Caitlyn Kano, executive director of Compass Catholic Ministries, said that faith can give people both “practical and tactical” tools for managing finances. Those tools can help people transform their lives, she said.
That was the case for the organization’s founders, Jon and Evelyn Bean. The Florida couple was struggling financially when they took a Crown Financial program offered at their Catholic parish in the early ’80s. Using the principles they learned, the couple paid off their debt and retired early, said Kano.
They founded Compass Catholic to share what they learned.
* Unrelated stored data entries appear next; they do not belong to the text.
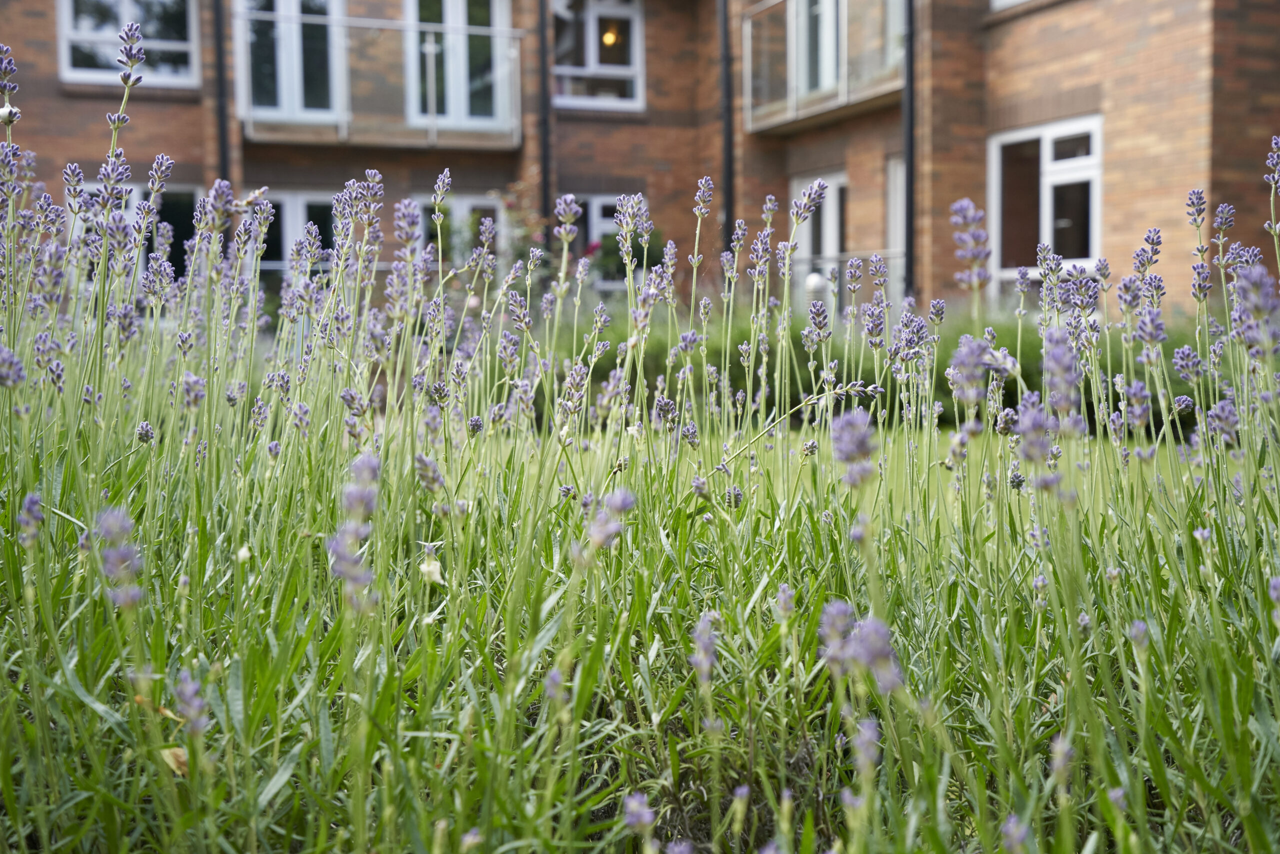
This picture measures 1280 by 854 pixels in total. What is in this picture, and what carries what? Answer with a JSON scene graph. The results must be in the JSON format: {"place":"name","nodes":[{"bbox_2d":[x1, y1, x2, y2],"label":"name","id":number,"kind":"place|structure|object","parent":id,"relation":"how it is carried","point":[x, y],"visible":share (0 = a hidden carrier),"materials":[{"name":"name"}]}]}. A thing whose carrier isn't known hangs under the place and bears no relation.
{"place":"outdoors","nodes":[
{"label":"outdoors","id":0,"kind":"place"},
{"bbox_2d":[0,0,1279,318],"label":"brick building","id":1,"kind":"structure","parent":0,"point":[76,150],"materials":[{"name":"red brick"}]},
{"bbox_2d":[56,0,199,86],"label":"window","id":2,"kind":"structure","parent":1,"relation":"in","point":[169,43],"materials":[{"name":"glass"}]},
{"bbox_2d":[67,181,202,278],"label":"window","id":3,"kind":"structure","parent":1,"relation":"in","point":[184,190],"materials":[{"name":"glass"}]},
{"bbox_2d":[212,0,230,186],"label":"drainpipe","id":4,"kind":"object","parent":1,"relation":"attached to","point":[219,41],"visible":0.53,"materials":[{"name":"black metal"}]},
{"bbox_2d":[237,0,345,125],"label":"window","id":5,"kind":"structure","parent":1,"relation":"in","point":[291,80],"materials":[{"name":"glass"}]},
{"bbox_2d":[251,188,339,274],"label":"window","id":6,"kind":"structure","parent":1,"relation":"in","point":[321,200],"materials":[{"name":"glass"}]},
{"bbox_2d":[238,6,523,148],"label":"balcony","id":7,"kind":"structure","parent":1,"relation":"attached to","point":[344,130],"materials":[{"name":"metal"}]},
{"bbox_2d":[402,0,513,130],"label":"balcony door","id":8,"kind":"structure","parent":1,"relation":"in","point":[449,16],"materials":[{"name":"white glass"}]},
{"bbox_2d":[421,194,501,275],"label":"window","id":9,"kind":"structure","parent":1,"relation":"in","point":[469,200],"materials":[{"name":"glass"}]},
{"bbox_2d":[537,0,552,242],"label":"drainpipe","id":10,"kind":"object","parent":1,"relation":"attached to","point":[544,197],"visible":0.7,"materials":[{"name":"black metal"}]},
{"bbox_2d":[566,192,631,289],"label":"window","id":11,"kind":"structure","parent":1,"relation":"in","point":[602,200],"materials":[{"name":"glass"}]},
{"bbox_2d":[551,0,646,109],"label":"window","id":12,"kind":"structure","parent":1,"relation":"in","point":[592,33],"materials":[{"name":"white plastic"}]},
{"bbox_2d":[601,24,619,47],"label":"lamp","id":13,"kind":"object","parent":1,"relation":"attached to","point":[609,38],"visible":0.66,"materials":[{"name":"orange"}]},
{"bbox_2d":[718,0,735,251],"label":"drainpipe","id":14,"kind":"object","parent":1,"relation":"attached to","point":[727,217],"visible":0.69,"materials":[{"name":"black metal"}]},
{"bbox_2d":[789,0,845,104],"label":"balcony door","id":15,"kind":"structure","parent":1,"relation":"in","point":[830,60],"materials":[{"name":"white plastic"}]},
{"bbox_2d":[791,170,847,307],"label":"glass door","id":16,"kind":"structure","parent":1,"relation":"in","point":[830,187],"materials":[{"name":"white"}]},
{"bbox_2d":[743,0,907,132],"label":"balcony","id":17,"kind":"structure","parent":1,"relation":"attached to","point":[787,105],"materials":[{"name":"clear glass"}]},
{"bbox_2d":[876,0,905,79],"label":"window","id":18,"kind":"structure","parent":1,"relation":"in","point":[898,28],"materials":[{"name":"glass"}]},
{"bbox_2d":[886,154,905,301],"label":"door","id":19,"kind":"structure","parent":1,"relation":"in","point":[892,210],"materials":[{"name":"white"}]},
{"bbox_2d":[902,0,917,302],"label":"drainpipe","id":20,"kind":"object","parent":1,"relation":"attached to","point":[910,250],"visible":0.72,"materials":[{"name":"black metal"}]},
{"bbox_2d":[990,0,1037,11],"label":"window","id":21,"kind":"structure","parent":1,"relation":"in","point":[1018,1],"materials":[{"name":"white"}]},
{"bbox_2d":[989,115,1104,282],"label":"window","id":22,"kind":"structure","parent":1,"relation":"in","point":[1048,150],"materials":[{"name":"white plastic"}]},
{"bbox_2d":[496,419,1202,511],"label":"lawn","id":23,"kind":"structure","parent":0,"point":[790,454],"materials":[{"name":"green plant"}]},
{"label":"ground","id":24,"kind":"structure","parent":0},
{"bbox_2d":[495,179,550,273],"label":"shrub","id":25,"kind":"object","parent":24,"relation":"on","point":[522,237],"visible":0.5,"materials":[{"name":"plant"}]},
{"bbox_2d":[595,227,666,281],"label":"shrub","id":26,"kind":"object","parent":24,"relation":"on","point":[650,242],"visible":0.49,"materials":[{"name":"green plant"}]},
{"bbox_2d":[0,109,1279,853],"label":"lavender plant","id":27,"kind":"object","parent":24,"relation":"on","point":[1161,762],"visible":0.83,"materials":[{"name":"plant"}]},
{"bbox_2d":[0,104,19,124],"label":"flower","id":28,"kind":"object","parent":27,"relation":"on","point":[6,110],"visible":0.87,"materials":[{"name":"white"}]},
{"bbox_2d":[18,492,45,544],"label":"flower","id":29,"kind":"object","parent":27,"relation":"attached to","point":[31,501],"visible":0.72,"materials":[{"name":"plant"}]},
{"bbox_2d":[92,504,143,604],"label":"flower","id":30,"kind":"object","parent":27,"relation":"attached to","point":[103,523],"visible":0.61,"materials":[{"name":"plant"}]},
{"bbox_2d":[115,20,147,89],"label":"flower","id":31,"kind":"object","parent":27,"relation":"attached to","point":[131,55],"visible":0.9,"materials":[{"name":"purple plant"}]},
{"bbox_2d":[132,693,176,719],"label":"dry leaf","id":32,"kind":"object","parent":27,"relation":"on","point":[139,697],"visible":0.39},
{"bbox_2d":[158,745,190,775],"label":"dry leaf","id":33,"kind":"object","parent":27,"relation":"on","point":[174,750],"visible":0.51,"materials":[{"name":"beige plant"}]},
{"bbox_2d":[173,668,211,734],"label":"flower","id":34,"kind":"object","parent":27,"relation":"attached to","point":[194,693],"visible":0.73,"materials":[{"name":"purple plant"}]},
{"bbox_2d":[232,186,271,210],"label":"lavender flower","id":35,"kind":"object","parent":27,"relation":"on","point":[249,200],"visible":0.75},
{"bbox_2d":[327,451,380,609],"label":"flower","id":36,"kind":"object","parent":27,"relation":"attached to","point":[349,498],"visible":0.63,"materials":[{"name":"plant"}]},
{"bbox_2d":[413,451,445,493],"label":"flower","id":37,"kind":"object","parent":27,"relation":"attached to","point":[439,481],"visible":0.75,"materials":[{"name":"purple plant"}]},
{"bbox_2d":[417,542,444,585],"label":"flower","id":38,"kind":"object","parent":27,"relation":"on","point":[424,568],"visible":0.81,"materials":[{"name":"white plant"}]},
{"bbox_2d":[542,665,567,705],"label":"flower","id":39,"kind":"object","parent":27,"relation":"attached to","point":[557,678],"visible":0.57,"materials":[{"name":"purple plant"}]},
{"bbox_2d":[587,485,637,550],"label":"flower","id":40,"kind":"object","parent":27,"relation":"attached to","point":[627,501],"visible":0.63,"materials":[{"name":"plant"}]},
{"bbox_2d":[621,790,656,836],"label":"flower","id":41,"kind":"object","parent":27,"relation":"attached to","point":[645,809],"visible":0.85,"materials":[{"name":"purple plant"}]},
{"bbox_2d":[688,610,719,686],"label":"flower","id":42,"kind":"object","parent":27,"relation":"attached to","point":[705,665],"visible":0.75,"materials":[{"name":"purple plant"}]},
{"bbox_2d":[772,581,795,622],"label":"flower","id":43,"kind":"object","parent":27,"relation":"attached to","point":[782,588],"visible":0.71,"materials":[{"name":"purple plant"}]},
{"bbox_2d":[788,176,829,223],"label":"flower","id":44,"kind":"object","parent":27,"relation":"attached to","point":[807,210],"visible":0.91,"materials":[{"name":"purple plant"}]},
{"bbox_2d":[830,408,877,484],"label":"flower","id":45,"kind":"object","parent":27,"relation":"attached to","point":[840,424],"visible":0.75,"materials":[{"name":"purple plant"}]},
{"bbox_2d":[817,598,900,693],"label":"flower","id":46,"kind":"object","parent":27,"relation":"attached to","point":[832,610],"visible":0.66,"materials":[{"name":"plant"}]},
{"bbox_2d":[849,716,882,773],"label":"flower","id":47,"kind":"object","parent":27,"relation":"attached to","point":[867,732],"visible":0.61,"materials":[{"name":"purple plant"}]},
{"bbox_2d":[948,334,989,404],"label":"flower","id":48,"kind":"object","parent":27,"relation":"attached to","point":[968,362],"visible":0.72,"materials":[{"name":"purple plant"}]},
{"bbox_2d":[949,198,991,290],"label":"flower","id":49,"kind":"object","parent":27,"relation":"attached to","point":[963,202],"visible":0.82,"materials":[{"name":"purple plant"}]},
{"bbox_2d":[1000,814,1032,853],"label":"flower","id":50,"kind":"object","parent":27,"relation":"attached to","point":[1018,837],"visible":0.89,"materials":[{"name":"plant"}]},
{"bbox_2d":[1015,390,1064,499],"label":"flower","id":51,"kind":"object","parent":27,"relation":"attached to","point":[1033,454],"visible":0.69,"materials":[{"name":"purple plant"}]},
{"bbox_2d":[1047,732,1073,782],"label":"flower","id":52,"kind":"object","parent":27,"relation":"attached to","point":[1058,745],"visible":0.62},
{"bbox_2d":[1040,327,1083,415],"label":"flower","id":53,"kind":"object","parent":27,"relation":"attached to","point":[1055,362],"visible":0.69,"materials":[{"name":"plant"}]},
{"bbox_2d":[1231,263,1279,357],"label":"flower","id":54,"kind":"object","parent":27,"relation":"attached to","point":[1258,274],"visible":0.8,"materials":[{"name":"purple plant"}]},
{"bbox_2d":[804,271,829,301],"label":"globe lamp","id":55,"kind":"object","parent":24,"relation":"on","point":[817,284],"visible":0.47,"materials":[{"name":"white"}]},
{"bbox_2d":[783,249,908,309],"label":"railing","id":56,"kind":"object","parent":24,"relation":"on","point":[855,257],"visible":0.27,"materials":[{"name":"metal"}]},
{"bbox_2d":[575,305,1212,431],"label":"hedge","id":57,"kind":"object","parent":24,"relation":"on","point":[797,399],"visible":0.23,"materials":[{"name":"green plant"}]}
]}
Today about 200 parishes use their materials, which combine Catholic teaching with the nuts and bolts methods developed by Howard Dayton, one of the founders of Crown.
Drawing on Bible verses, along with the teachings of saints and popes, the ministry provides an “authentically Catholic” approach to financial wellness — which gives people the tools to manage their money and the inspiration needed to put those tools into practice.
“It is not about the money,” Kano said. “It is about a change of heart.”
Jesse Mecham, creator of “You Need a Budget,” a popular financial management tool, said people often have the wrong idea about budgeting. They often think that it’s just about math or that it is the financial equivalent of dieting.
Instead, Mecham said, a budget is about storytelling: It reflects what you value in life. When people forget that, he said, there’s a disconnect between their values and their spending. They spend on things that don’t matter, not things they care about.
“How do you get your money to tell the story you want?” he said.
Mecham, who is a member of the Church of Jesus Christ of Latter-day Saints, started YNAB out of necessity. Just starting out, with a couple of kids, he and his wife struggled to make ends meet. But for years, he’d been using a spreadsheet to track his finances and he thought other people might find it helpful as well.
With the help of a programmer, he began selling his spreadsheet on the internet. Things went so well that before long, he was making more money from YNAB than from his day job.
The company is secular and doesn’t promote any particular faith. But Mecham did consult with his bishop before quitting his day job.
Being more mindful about money, he said, can also relieve stress and give people more freedom to follow their dreams by building some margin in their life, so they aren’t always living paycheck to paycheck.
And budgeting, he said, is an act of faith.
“You have to believe that this will work,” he said.